La Constitution est – encore ! - en chantier au Niger. Celle, controversée, de la VI° République, a été suspendue et ses institutions dissoutes le 18 février 2010, après le renversement du Président Mamadou Tandja (cf. déclaration du Conseil Suprême pour la Restauration de la Démocratie). Celle, abrogée, de la V° République, n’a pas été et ne sera pas restaurée. « La restauration du processus démocratique engagé par le peuple nigérien », que garantit le Conseil Suprême pour la Restauration de la Démocratie (CSRD), ne vise pas la restauration de la légalité constitutionnelle, bafouée par le Président déchu (cf. notamment "Au nom de la Constitution, contre la Constitution").
Le CSRD conduira, jusqu’au 18 février 2011, la transition à la VII° République, une transition neutre (cf. les ordonnances n°s 2010-02 et 2010-03 du 11 mars 2010), régie par des ordonnances du Président du CSRD, Chef de l’Etat, le chef d’escadron Djibo Salou. L'ordonnance n°2010-01 du 22 février 2010 portant organisation des pouvoirs publics pendant la période de transition, modifiée par l'ordonnance n°2010-05 du 30 mars 2010, fait ainsi office de Constitution.
La nouvelle loi fondamentale doit être adoptée par référendum fin 2010. La Guinée, qui s’est donnée la Constitution du 7 mai 2010 sans référendum, par contrat entre les représentants cooptés de la société civile et de la classe politique et le détenteur du pouvoir, n’a pas fait école au Niger.
Trois acteurs institutionnels interviennent dans le processus d’élaboration de la nouvelle Constitution.
· Le Comité des Textes Fondamentaux (CTF), une instance d’expertise présidée par le Professeur Mamadou Gazibo (cf. sa composition), a été chargé de rédiger les avants-projets de textes devant régir la VII° République.
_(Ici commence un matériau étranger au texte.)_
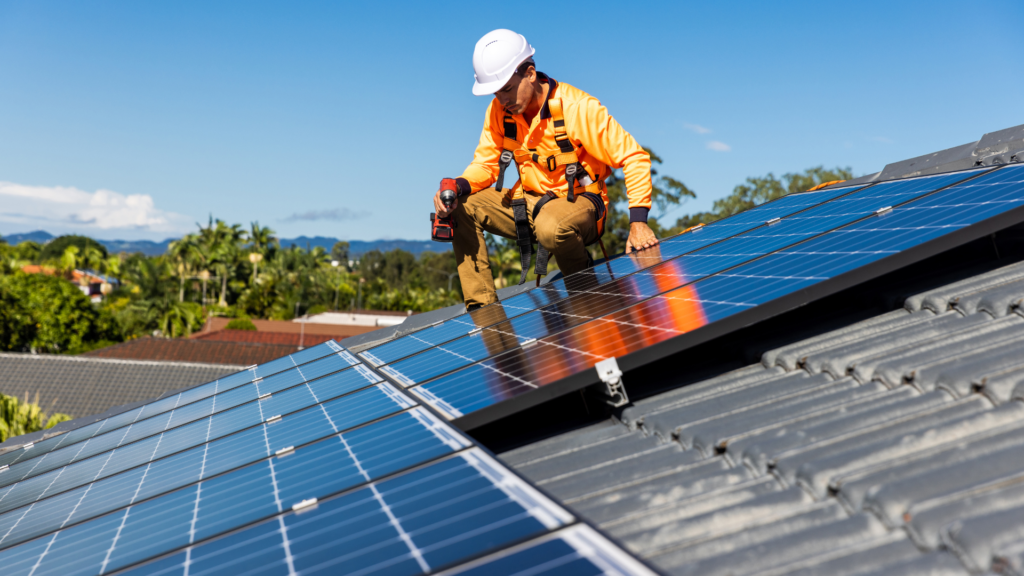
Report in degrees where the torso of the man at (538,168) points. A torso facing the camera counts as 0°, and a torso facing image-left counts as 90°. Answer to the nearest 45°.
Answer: approximately 45°

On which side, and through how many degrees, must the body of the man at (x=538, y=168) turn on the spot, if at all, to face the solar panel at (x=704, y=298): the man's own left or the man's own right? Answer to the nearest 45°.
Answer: approximately 45° to the man's own left

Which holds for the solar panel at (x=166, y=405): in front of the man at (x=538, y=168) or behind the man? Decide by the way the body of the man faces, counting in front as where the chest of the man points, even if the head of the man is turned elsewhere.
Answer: in front

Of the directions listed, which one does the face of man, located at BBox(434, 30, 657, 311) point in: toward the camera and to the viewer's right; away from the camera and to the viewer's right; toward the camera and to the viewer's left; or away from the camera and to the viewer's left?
toward the camera and to the viewer's left

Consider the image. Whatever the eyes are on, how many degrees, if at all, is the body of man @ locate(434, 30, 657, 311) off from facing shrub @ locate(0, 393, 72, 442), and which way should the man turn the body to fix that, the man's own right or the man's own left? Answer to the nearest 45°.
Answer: approximately 90° to the man's own right

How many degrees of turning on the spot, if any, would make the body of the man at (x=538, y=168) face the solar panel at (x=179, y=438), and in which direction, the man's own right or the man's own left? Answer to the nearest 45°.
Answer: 0° — they already face it

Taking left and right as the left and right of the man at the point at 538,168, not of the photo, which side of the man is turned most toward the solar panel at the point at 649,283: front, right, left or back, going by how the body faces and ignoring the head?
left
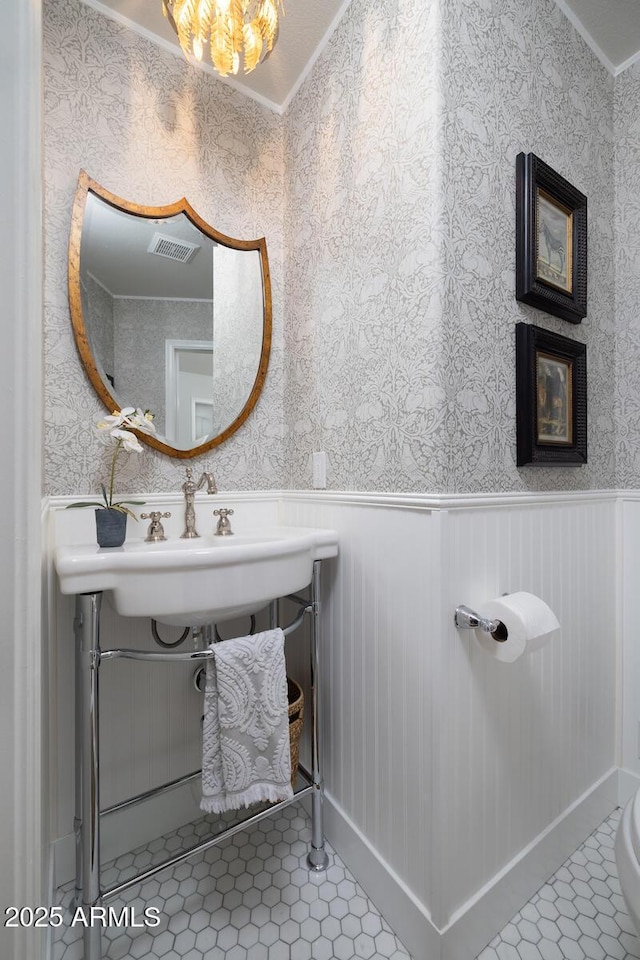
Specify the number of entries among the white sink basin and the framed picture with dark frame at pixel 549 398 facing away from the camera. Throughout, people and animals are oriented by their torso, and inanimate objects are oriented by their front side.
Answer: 0

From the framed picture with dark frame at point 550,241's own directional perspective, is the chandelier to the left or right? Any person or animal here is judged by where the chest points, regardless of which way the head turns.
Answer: on its right

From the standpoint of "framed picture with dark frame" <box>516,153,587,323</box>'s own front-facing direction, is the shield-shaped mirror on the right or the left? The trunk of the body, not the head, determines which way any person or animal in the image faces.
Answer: on its right
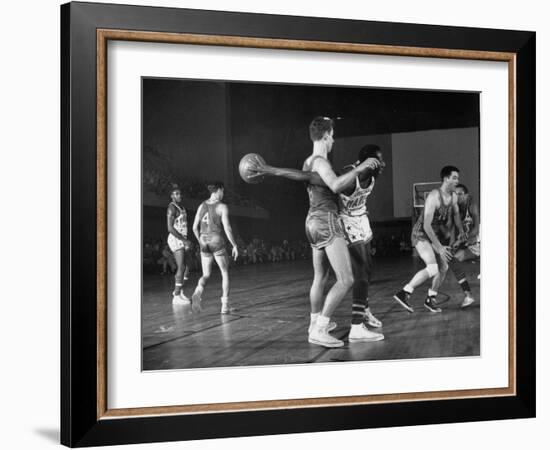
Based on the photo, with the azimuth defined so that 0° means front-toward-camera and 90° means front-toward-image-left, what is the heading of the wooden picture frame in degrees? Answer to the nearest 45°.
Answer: approximately 315°
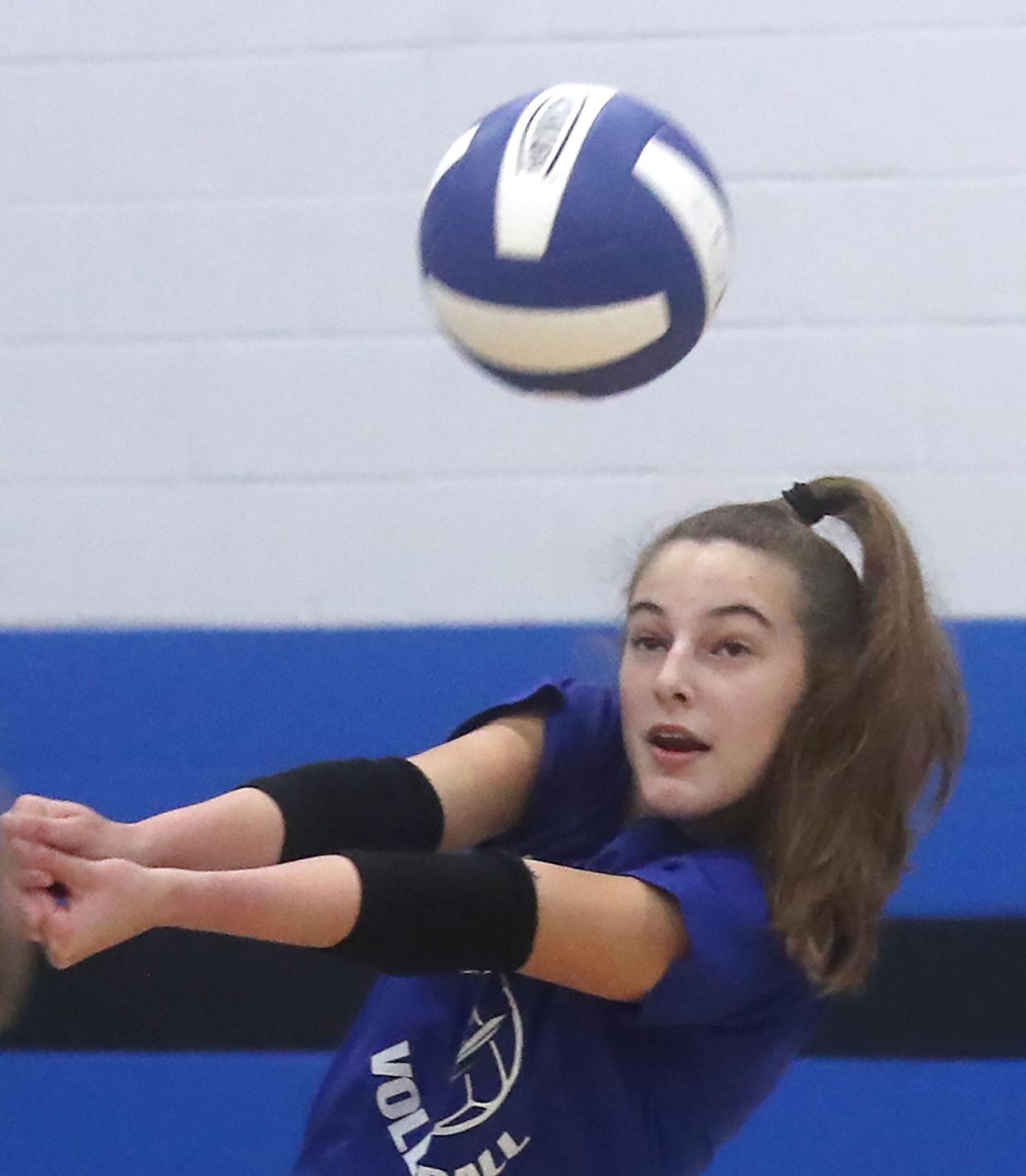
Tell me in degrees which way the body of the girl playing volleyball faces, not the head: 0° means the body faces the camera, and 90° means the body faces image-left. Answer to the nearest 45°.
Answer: approximately 45°
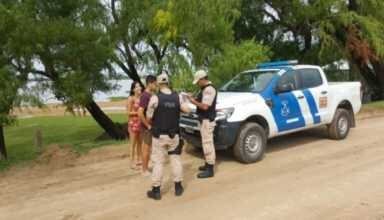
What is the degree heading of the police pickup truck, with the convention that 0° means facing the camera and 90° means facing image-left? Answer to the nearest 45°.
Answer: approximately 45°

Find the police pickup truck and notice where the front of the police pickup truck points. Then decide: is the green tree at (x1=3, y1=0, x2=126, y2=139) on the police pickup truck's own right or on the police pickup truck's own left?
on the police pickup truck's own right
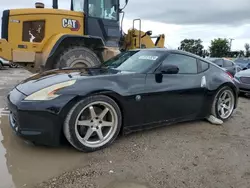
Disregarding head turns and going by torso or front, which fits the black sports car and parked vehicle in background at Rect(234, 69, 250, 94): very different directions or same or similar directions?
same or similar directions

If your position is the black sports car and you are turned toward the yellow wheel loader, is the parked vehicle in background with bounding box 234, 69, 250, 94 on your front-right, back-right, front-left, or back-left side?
front-right

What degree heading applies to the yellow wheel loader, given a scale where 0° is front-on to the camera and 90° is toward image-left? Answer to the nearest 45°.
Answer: approximately 225°

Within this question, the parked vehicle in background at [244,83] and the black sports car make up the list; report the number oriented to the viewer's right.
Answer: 0

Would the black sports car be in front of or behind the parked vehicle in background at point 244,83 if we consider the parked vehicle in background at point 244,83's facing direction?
in front

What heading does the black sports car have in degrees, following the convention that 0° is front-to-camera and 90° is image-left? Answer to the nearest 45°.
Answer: approximately 45°

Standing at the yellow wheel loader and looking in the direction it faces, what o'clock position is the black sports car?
The black sports car is roughly at 4 o'clock from the yellow wheel loader.

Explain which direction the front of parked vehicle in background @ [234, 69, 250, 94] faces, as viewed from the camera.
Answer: facing the viewer and to the left of the viewer

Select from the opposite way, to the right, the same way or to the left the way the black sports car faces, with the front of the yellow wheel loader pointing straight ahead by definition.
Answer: the opposite way

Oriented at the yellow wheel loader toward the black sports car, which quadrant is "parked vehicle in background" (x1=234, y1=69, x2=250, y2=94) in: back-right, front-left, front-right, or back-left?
front-left

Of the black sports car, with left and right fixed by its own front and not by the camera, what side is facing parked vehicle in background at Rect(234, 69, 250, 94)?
back

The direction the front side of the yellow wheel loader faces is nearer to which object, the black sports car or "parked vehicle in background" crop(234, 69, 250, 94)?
the parked vehicle in background
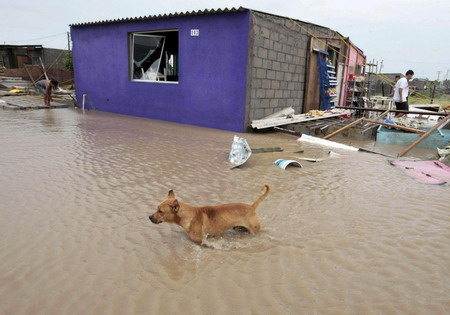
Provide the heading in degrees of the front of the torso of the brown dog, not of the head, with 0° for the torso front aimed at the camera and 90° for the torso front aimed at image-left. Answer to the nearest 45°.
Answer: approximately 90°

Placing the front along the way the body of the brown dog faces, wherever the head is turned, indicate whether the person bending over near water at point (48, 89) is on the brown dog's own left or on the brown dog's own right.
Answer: on the brown dog's own right

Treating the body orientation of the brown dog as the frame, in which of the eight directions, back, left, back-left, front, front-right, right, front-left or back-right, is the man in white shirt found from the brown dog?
back-right

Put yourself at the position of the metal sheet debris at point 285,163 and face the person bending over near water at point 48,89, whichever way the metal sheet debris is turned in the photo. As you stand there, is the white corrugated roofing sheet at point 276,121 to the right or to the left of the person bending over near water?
right
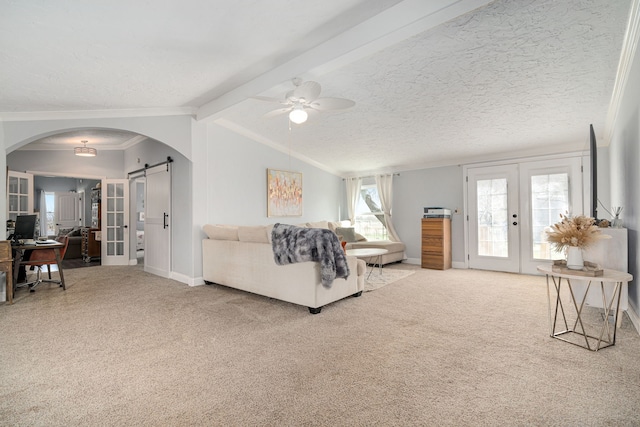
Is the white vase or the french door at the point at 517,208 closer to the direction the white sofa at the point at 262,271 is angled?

Le comité a achevé sa mission en mai 2010 et, en particulier, a proposé un avant-projet de Constitution qu’éclaire un exposé des motifs.
· Le Conseil Consultatif National (CCN), depuis le 29 juillet 2010, est réuni en session ordinaire pour examiner, entre autres, le texte de l’avant-projet Gazibo (cf. discours d'ouverture). Cette institution, ersatz de conférence nationale, comprend 131 représentants des partis politiques et des diverses composantes de la société civile, nommés par décret du Président du CSRD, après élection ou désignation par leurs groupes. Comme l’indique sa dénomination, le CCN n’est pas le décideur : placé auprès du Gouvernement et du CSRD, il se borne à leur adresser ses avis et suggestions, après délibération selon les canons du droit parlementaire classique (cf. règlement intérieur du CCN).
· Le Conseil Suprême pour la Restauration de la Démocratie (CSRD) aura le dernier mot. L’épisode du maintien par lui de dispositions du nouveau code électoral rejetées par le Conseil Consultatif National (cf. http://www.temoust.org/) a conforté sa prééminence.
Reste que le CSRD pourra toujours suivre l’exemple de la junte de Guinée qui a purement et simplement entériné les arrangements convenus entre les principales forces du pays. Avant que le peuple du Niger ne fasse entendre sa voix souveraine.